As noted, the industry-mix and labor-market specifics explain just one-quarter of the gender gap in vulnerability to job losses in the pandemic. What factors drive the other three-quarters? An important one is the burden of unpaid care, the demands of which have grown substantially during the pandemic. Women are on the front lines here; they do an average of 75 percent of the world’s total unpaid-care work, including childcare, caring for the elderly, cooking, and cleaning. In some regions, such as South Asia and the Middle East and North Africa (MENA), women’s share of unpaid-care work is as high as 80 to 90 percent. Our Power of Parity research found that the share of women in unpaid-care work has a high and negative correlation with female labor-force participation rates and a moderately negative correlation with women’s chances of participating in professional and technical jobs or of assuming leadership positions. Other research has found similar trends. As COVID-19 has disproportionately increased the time women spend on family responsibilities—by an estimated 30 percent in India, according to one survey, and by 1.5 to 2.0 hours in the United States—it is not surprising that women have dropped out of the workforce at a higher rate than explained by labor-market dynamics alone.
Another factor could be COVID-19’s disproportionate impact on female entrepreneurship, including women-owned microenterprises in developing countries (where such enterprises account for a high share of female labor-force participation).
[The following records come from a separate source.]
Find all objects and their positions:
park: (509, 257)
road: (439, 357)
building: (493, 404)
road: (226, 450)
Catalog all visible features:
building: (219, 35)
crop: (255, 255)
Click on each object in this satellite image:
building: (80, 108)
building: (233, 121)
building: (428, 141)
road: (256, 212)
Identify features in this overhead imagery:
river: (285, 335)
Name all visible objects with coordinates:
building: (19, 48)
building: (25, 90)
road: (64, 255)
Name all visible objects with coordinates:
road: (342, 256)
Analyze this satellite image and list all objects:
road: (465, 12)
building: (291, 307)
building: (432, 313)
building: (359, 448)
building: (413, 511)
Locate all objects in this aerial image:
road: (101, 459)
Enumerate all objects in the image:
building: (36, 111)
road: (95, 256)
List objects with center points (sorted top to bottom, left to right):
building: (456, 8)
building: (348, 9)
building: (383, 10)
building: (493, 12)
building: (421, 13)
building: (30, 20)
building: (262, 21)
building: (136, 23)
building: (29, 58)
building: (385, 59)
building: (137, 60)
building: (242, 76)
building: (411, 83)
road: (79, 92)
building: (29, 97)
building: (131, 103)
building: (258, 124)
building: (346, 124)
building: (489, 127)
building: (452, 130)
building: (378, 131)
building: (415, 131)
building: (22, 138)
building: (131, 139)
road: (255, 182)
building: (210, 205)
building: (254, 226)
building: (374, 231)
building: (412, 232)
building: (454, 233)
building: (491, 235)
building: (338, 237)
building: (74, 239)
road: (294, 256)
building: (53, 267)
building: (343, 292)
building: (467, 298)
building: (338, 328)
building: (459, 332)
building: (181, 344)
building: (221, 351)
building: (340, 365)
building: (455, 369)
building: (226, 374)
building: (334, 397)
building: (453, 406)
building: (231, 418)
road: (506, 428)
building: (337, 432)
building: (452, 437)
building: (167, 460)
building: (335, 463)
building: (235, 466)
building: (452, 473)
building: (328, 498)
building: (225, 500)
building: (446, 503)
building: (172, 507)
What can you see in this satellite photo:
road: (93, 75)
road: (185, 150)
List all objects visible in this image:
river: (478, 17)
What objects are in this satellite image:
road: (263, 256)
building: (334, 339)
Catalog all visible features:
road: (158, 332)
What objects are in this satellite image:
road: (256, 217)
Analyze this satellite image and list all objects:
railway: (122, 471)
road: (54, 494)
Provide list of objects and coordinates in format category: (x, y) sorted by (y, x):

The crisis may have made some family resources scarce, such as financial capital to invest in businesses or digital devices that families must now share as children’s schooling has gone online. Our Power of Parity research showed that both digital and financial inclusion, notably access to credit from financial institutions and access to mobile banking, are closely related to the presence of women in the labor force.
Attitudes also shape how women experience the economic consequences of a crisis relative to men. These aren’t new beliefs but rather traditional societal mindsets about the role of women. They may be reflected in current decisions, at the organizational level or indeed within the family, about who gets to keep their jobs. For example, according to the global World Values Survey, more than half the respondents in many countries in South Asia and MENA agreed that men have more right to a job than women when jobs are scarce. About one in six respondents in developed countries said the same.
Looking ahead, other structural forces could further compound gender inequality. Our previous research on the impact of long-term automation trends on work concluded that, worldwide, 40 million to 160 million women—7 to 24 percent of those currently employed—may need to transition across occupations by 2030 as automation transforms the nature of work. (The range reflects different paces of automation.) This is roughly the same level of impact that automation would have on men. However, long-established barriers to acquiring new skills and making midcareer shifts, as well as other factors, make the transition harder for women.